ACCORDING to a report (LET, December 30), a record number of offences are being brought to justice in the county. Figures show there were more than 33,000 'sanctioned' detections in the county in the year to November 30.

It would be interesting to know what exactly these 'detections' are.

Nationally only one in 35 serious crimes, results in the offender being caught and punished.

Hopefully included in these local statistics are the three balaclava-clad thugs who attacked security guards at the HSBC in Church Street, Blackburn, with an axe and escaped with a large quantity of cash.

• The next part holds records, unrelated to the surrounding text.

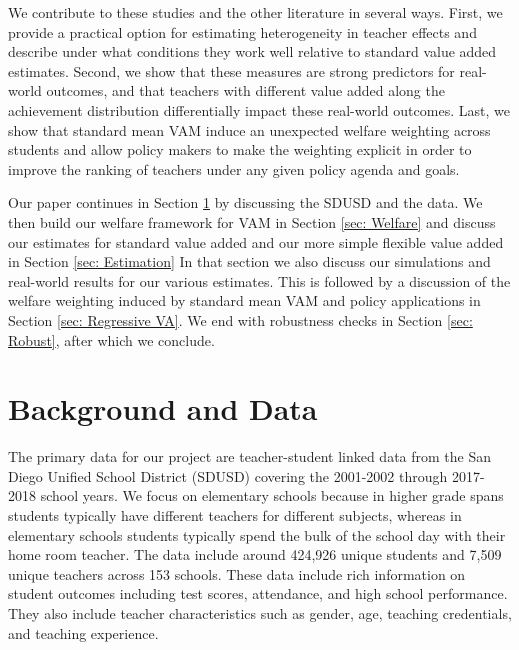 \documentclass[letterpaper,12pt]{article}
\begin{document}
We contribute to these studies and the other literature in several ways. First, we provide a practical option for estimating heterogeneity in teacher effects and describe under what conditions they work well relative to standard value added estimates. Second, we show that these measures are strong predictors for real-world outcomes, and that teachers with different value added along the achievement distribution differentially impact these real-world outcomes. Last, we show that standard mean VAM induce an unexpected welfare weighting across students and allow policy makers to make the weighting explicit in order to improve the ranking of teachers under any given policy agenda and goals.

Our paper continues in Section \ref{sec: Data} by discussing the SDUSD and the data. We then build our welfare framework for VAM in Section \ref{sec: Welfare} and discuss our estimates for standard value added and our more simple flexible value added in Section \ref{sec: Estimation} In that section we also discuss our simulations and real-world results for our various estimates. This is followed by a discussion of the welfare weighting induced by standard mean VAM and policy applications in Section \ref{sec: Regressive VA}. We end with robustness checks in Section \ref{sec: Robust}, after which we conclude.




\section{Background and Data}\label{sec: Data}

The primary data for our project are teacher-student linked data from the San Diego Unified School District (SDUSD) covering the 2001-2002 through 2017-2018 school years. We focus on elementary schools because in higher grade spans students typically have different teachers for different subjects, whereas in elementary schools students typically spend the bulk of the school day with their home room teacher. The data include around 424,926 unique students and 7,509 unique teachers across 153 schools. These data include rich information on student outcomes including test scores, attendance, and high school performance. They also include teacher characteristics such as gender, age, teaching credentials, and teaching experience.
\end{document}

Hopefully 'sanctioned,' alongside them, are the violent masked robbers armed with machetes and sledgehammers who escaped with tens of thousands of pounds from a bank in Abbey Street, Darwen after they threatened staff filling up a cash machine.

Fingers crossed that in those figures are the raiders who robbed Lloyds Bank in Blackburn escaping with yet more money, plus the armed gang that struck at a Post Office in Accrington, as well as the gang of balaclava-clad thieves who made off with a substantial amount of jewellery from a shop in King William Street after smashing the door and display cabinets with bats and hammers.

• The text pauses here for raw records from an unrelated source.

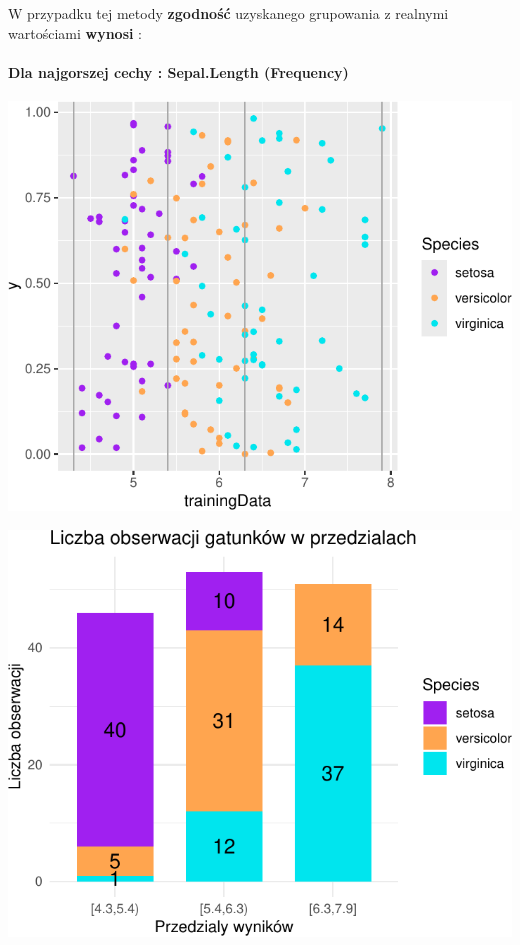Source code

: \documentclass[
  12pt,
]{article}
\begin{document}
W przypadku tej metody \textbf{zgodność} uzyskanego grupowania z
realnymi wartościami \textbf{wynosi} :

\paragraph{Dla najgorszej cechy : Sepal.Length
(Frequency)}\label{dla-najgorszej-cechy-sepal.length-frequency}

\begin{center}\includegraphics{Sprawozdanie2_files/figure-latex/frequences_najg-1} \end{center}

\begin{center}\includegraphics{Sprawozdanie2_files/figure-latex/tabela_kondygnacji_1_najg-1} \end{center}
\end{document}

Many similar robberies have occurred throughout the county.

Sadly, East Lancashire residents are still awaiting the arrest of a hit-and-run driver who killed a 34-year-old man from Oswaldtwistle, walking home in the early hours of January 2004.

And in November of this year police again appealed for information to the rape of a young woman, that happened in Billinge Wood one Sunday afternoon in broad daylight, over nine years ago.

It would be pleasing to learn that the £90 most of us have to find every year, through non-criminal means, to pay via the council tax to the Lancashire Police Authority, is worth every penny. And not just squandered on politically motivated priorities, statistical trickery and government 'sanctioned' spin.

DAVID FORTUNE, Queen's Road, Blackburn.